=== Work task ===
Restate the full listing word for word and leave the pictures out.

•••••

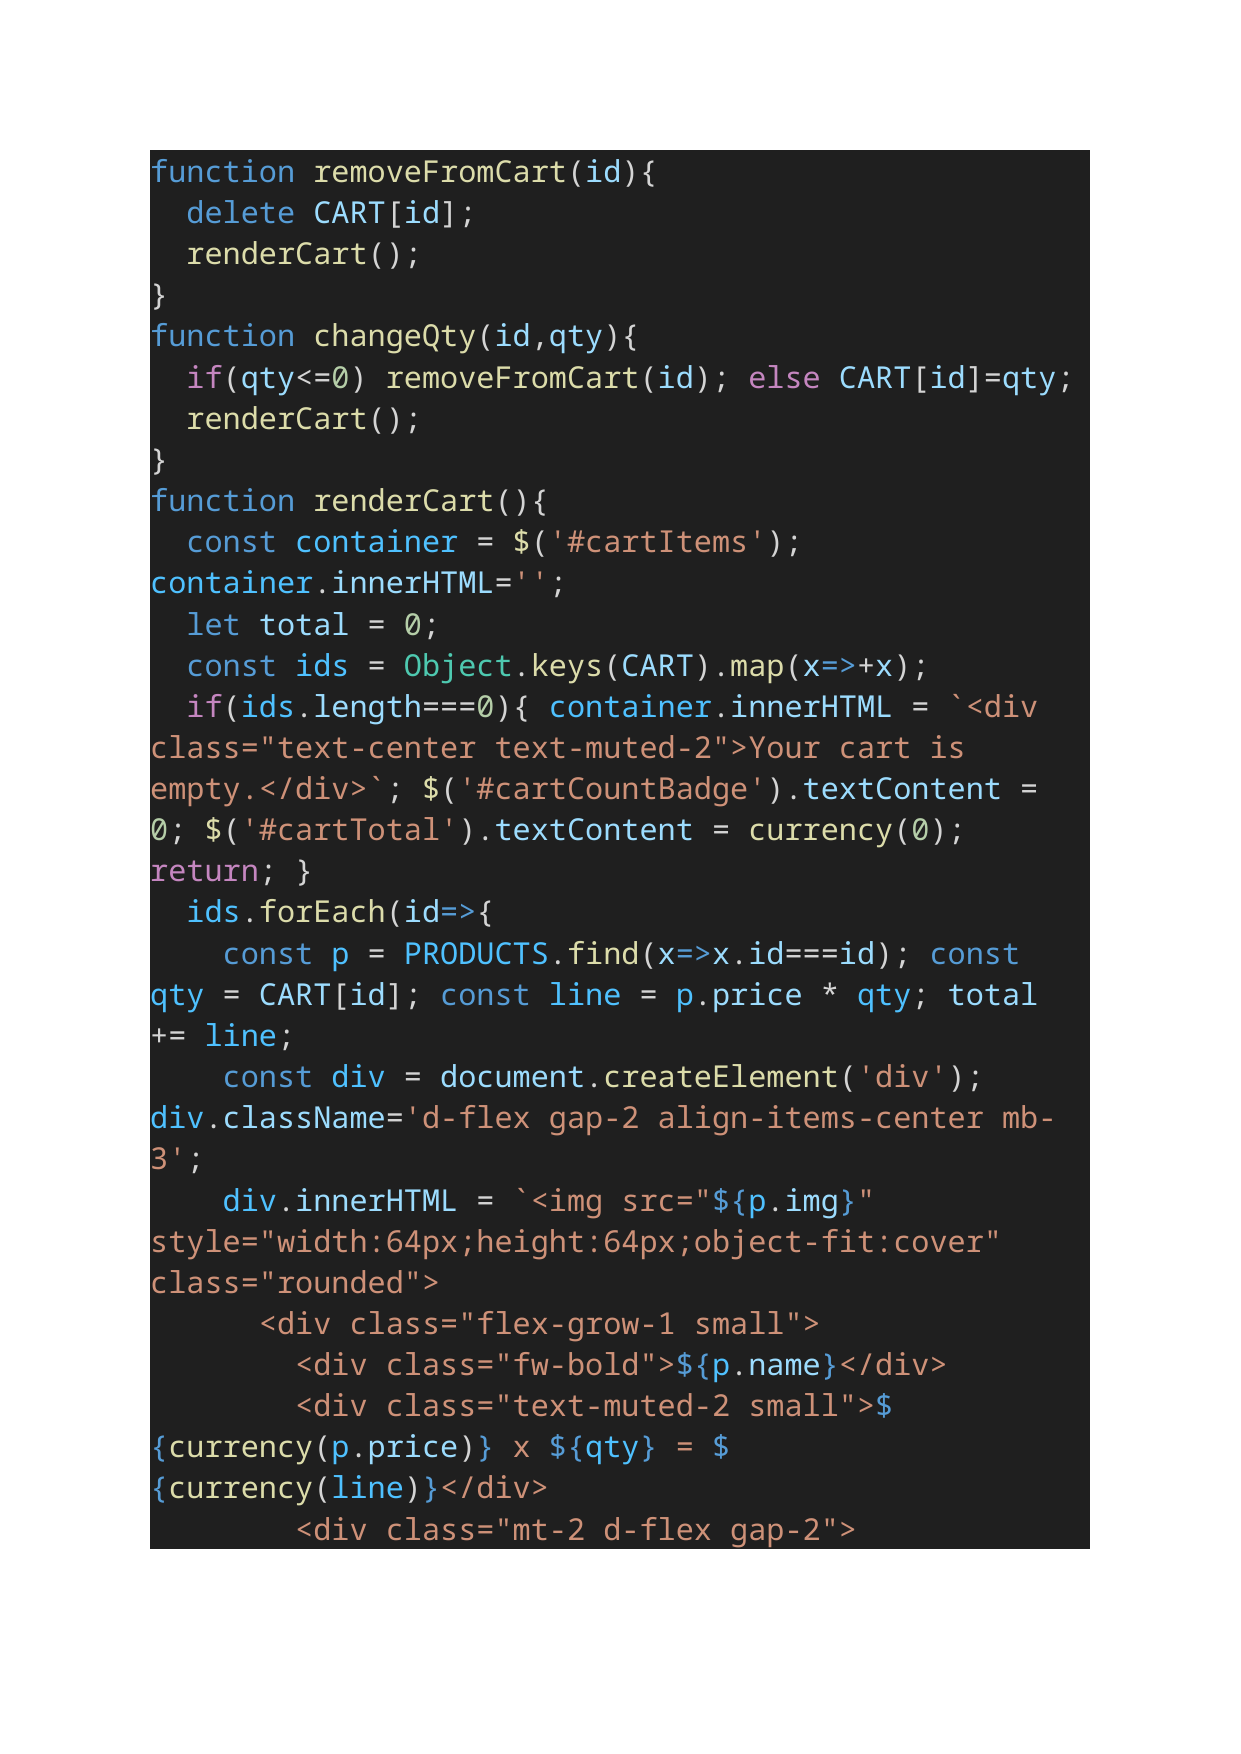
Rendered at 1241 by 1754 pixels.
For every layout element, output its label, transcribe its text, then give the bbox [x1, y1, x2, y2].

text } [150, 273, 1090, 314]
text renderCart(); [150, 232, 1090, 273]
text const ids = Object.keys(CART).map(x=>+x); [150, 644, 1090, 685]
text let total = 0; [150, 603, 1090, 644]
text function removeFromCart(id){ [150, 150, 1090, 191]
text const div = document.createElement('div'); div.className='d-flex gap-2 align-items-center mb-3'; [150, 1055, 1090, 1179]
text <div class="fw-bold">${p.name}</div> [150, 1343, 1090, 1384]
text <div class="flex-grow-1 small"> [150, 1302, 1090, 1343]
text delete CART[id]; [150, 191, 1090, 232]
text ids.forEach(id=>{ [150, 891, 1090, 932]
text function renderCart(){ [150, 479, 1090, 520]
text div.innerHTML = `<img src="${p.img}" style="width:64px;height:64px;object-fit:cover" class="rounded"> [150, 1179, 1090, 1302]
text renderCart(); [150, 397, 1090, 438]
text const container = $('#cartItems'); container.innerHTML=''; [150, 520, 1090, 603]
text const p = PRODUCTS.find(x=>x.id===id); const qty = CART[id]; const line = p.price * qty; total += line; [150, 932, 1090, 1055]
text <div class="text-muted-2 small">${currency(p.price)} x ${qty} = ${currency(line)}</div> [150, 1384, 1090, 1508]
text if(ids.length===0){ container.innerHTML = `<div class="text-center text-muted-2">Your cart is empty.</div>`; $('#cartCountBadge').textContent = 0; $('#cartTotal').textContent = currency(0); return; } [150, 685, 1090, 891]
text function changeQty(id,qty){ [150, 314, 1090, 356]
text <div class="mt-2 d-flex gap-2"> [150, 1508, 1090, 1549]
text if(qty<=0) removeFromCart(id); else CART[id]=qty; [150, 356, 1090, 397]
text } [150, 438, 1090, 479]
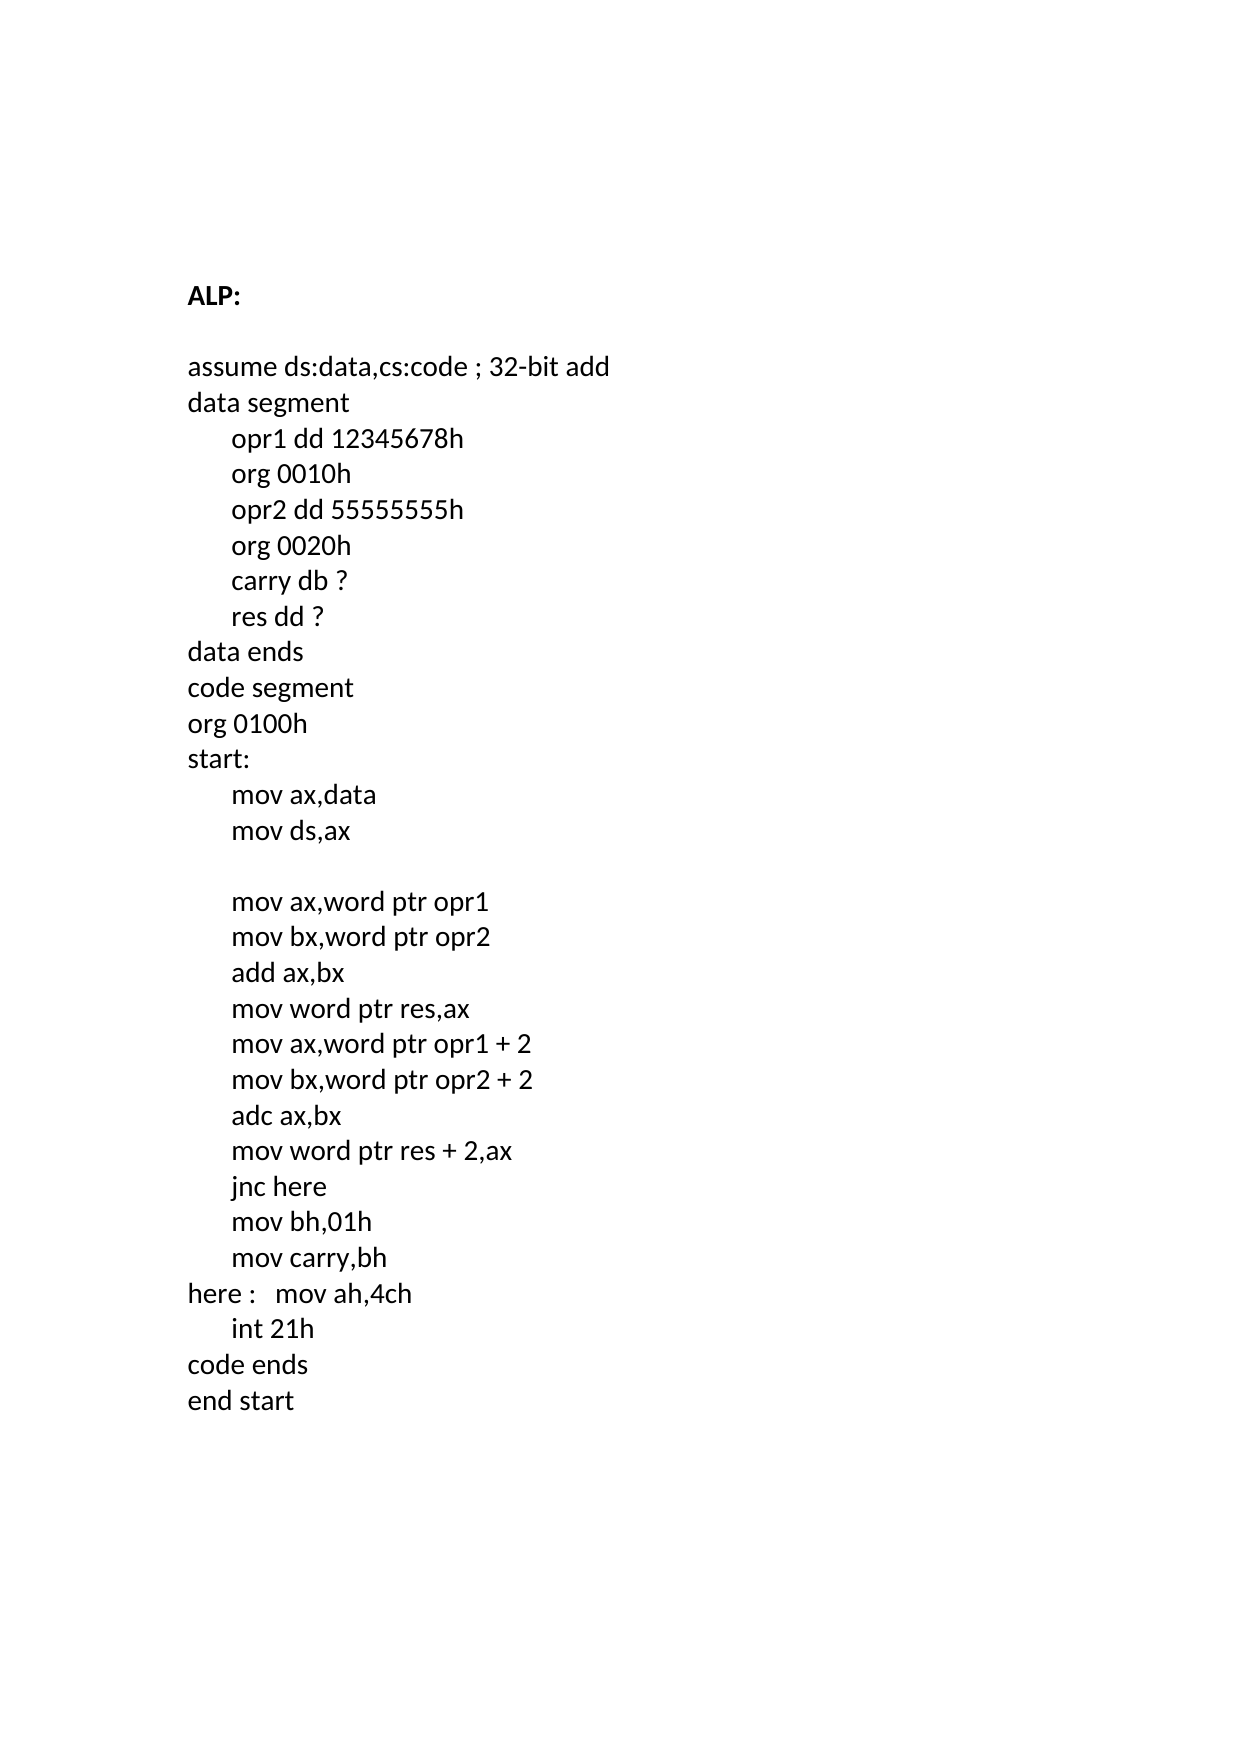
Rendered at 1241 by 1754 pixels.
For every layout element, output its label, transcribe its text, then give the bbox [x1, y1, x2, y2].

•••••

=== Reply to the task ===
Rendered at 1241 by 1754 pixels.
For every layout element, output its label, transcribe its text, then give the bbox [x1, y1, x2, y2].

text } [150, 273, 1090, 314]
text renderCart(); [150, 232, 1090, 273]
text const ids = Object.keys(CART).map(x=>+x); [150, 644, 1090, 685]
text let total = 0; [150, 603, 1090, 644]
text function removeFromCart(id){ [150, 150, 1090, 191]
text const div = document.createElement('div'); div.className='d-flex gap-2 align-items-center mb-3'; [150, 1055, 1090, 1179]
text <div class="fw-bold">${p.name}</div> [150, 1343, 1090, 1384]
text <div class="flex-grow-1 small"> [150, 1302, 1090, 1343]
text delete CART[id]; [150, 191, 1090, 232]
text ids.forEach(id=>{ [150, 891, 1090, 932]
text function renderCart(){ [150, 479, 1090, 520]
text div.innerHTML = `<img src="${p.img}" style="width:64px;height:64px;object-fit:cover" class="rounded"> [150, 1179, 1090, 1302]
text renderCart(); [150, 397, 1090, 438]
text const container = $('#cartItems'); container.innerHTML=''; [150, 520, 1090, 603]
text const p = PRODUCTS.find(x=>x.id===id); const qty = CART[id]; const line = p.price * qty; total += line; [150, 932, 1090, 1055]
text <div class="text-muted-2 small">${currency(p.price)} x ${qty} = ${currency(line)}</div> [150, 1384, 1090, 1508]
text if(ids.length===0){ container.innerHTML = `<div class="text-center text-muted-2">Your cart is empty.</div>`; $('#cartCountBadge').textContent = 0; $('#cartTotal').textContent = currency(0); return; } [150, 685, 1090, 891]
text function changeQty(id,qty){ [150, 314, 1090, 356]
text <div class="mt-2 d-flex gap-2"> [150, 1508, 1090, 1549]
text if(qty<=0) removeFromCart(id); else CART[id]=qty; [150, 356, 1090, 397]
text } [150, 438, 1090, 479]
Rendered at 1241 by 1754 pixels.
For every layout element, output its label, transcribe its text, then give the bbox [x1, y1, x2, y2].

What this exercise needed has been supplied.